• _WHAT TO WORK ON_
Put everything from the start of the listing down to the line containing "- Key Insight: Errors" into a Markdown table with the columns Number and Text, giving each line its own numbered row and leaving out blank lines.
[[ DATA FOR ANALYSIS open ]]
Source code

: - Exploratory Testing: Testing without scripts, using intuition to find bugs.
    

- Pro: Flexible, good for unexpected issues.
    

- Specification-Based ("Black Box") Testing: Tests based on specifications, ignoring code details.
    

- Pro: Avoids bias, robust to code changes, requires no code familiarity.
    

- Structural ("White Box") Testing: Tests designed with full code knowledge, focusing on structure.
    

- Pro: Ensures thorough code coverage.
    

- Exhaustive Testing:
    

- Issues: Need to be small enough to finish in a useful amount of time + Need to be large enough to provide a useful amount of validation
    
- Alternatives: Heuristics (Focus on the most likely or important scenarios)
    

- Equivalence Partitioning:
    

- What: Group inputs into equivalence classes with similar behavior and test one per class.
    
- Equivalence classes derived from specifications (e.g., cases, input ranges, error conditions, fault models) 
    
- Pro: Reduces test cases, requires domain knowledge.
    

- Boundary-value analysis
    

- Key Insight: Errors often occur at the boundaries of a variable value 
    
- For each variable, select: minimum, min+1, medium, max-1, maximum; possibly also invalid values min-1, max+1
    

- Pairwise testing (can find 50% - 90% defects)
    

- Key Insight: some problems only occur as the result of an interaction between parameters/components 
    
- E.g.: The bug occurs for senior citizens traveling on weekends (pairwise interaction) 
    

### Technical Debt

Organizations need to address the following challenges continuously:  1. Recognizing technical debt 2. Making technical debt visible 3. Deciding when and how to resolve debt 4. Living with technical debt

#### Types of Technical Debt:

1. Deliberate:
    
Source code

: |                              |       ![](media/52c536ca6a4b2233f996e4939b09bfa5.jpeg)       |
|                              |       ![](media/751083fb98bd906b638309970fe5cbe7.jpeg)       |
[[ DATA FOR ANALYSIS closed ]]
• _ANSWER SECTION_
| Number | Text |
|---|---|
| 1 | Source code |
| 2 | : - Exploratory Testing: Testing without scripts, using intuition to find bugs. |
| 3 | - Pro: Flexible, good for unexpected issues. |
| 4 | - Specification-Based ("Black Box") Testing: Tests based on specifications, ignoring code details. |
| 5 | - Pro: Avoids bias, robust to code changes, requires no code familiarity. |
| 6 | - Structural ("White Box") Testing: Tests designed with full code knowledge, focusing on structure. |
| 7 | - Pro: Ensures thorough code coverage. |
| 8 | - Exhaustive Testing: |
| 9 | - Issues: Need to be small enough to finish in a useful amount of time + Need to be large enough to provide a useful amount of validation |
| 10 | - Alternatives: Heuristics (Focus on the most likely or important scenarios) |
| 11 | - Equivalence Partitioning: |
| 12 | - What: Group inputs into equivalence classes with similar behavior and test one per class. |
| 13 | - Equivalence classes derived from specifications (e.g., cases, input ranges, error conditions, fault models)  |
| 14 | - Pro: Reduces test cases, requires domain knowledge. |
| 15 | - Boundary-value analysis |
| 16 | - Key Insight: Errors often occur at the boundaries of a variable value  |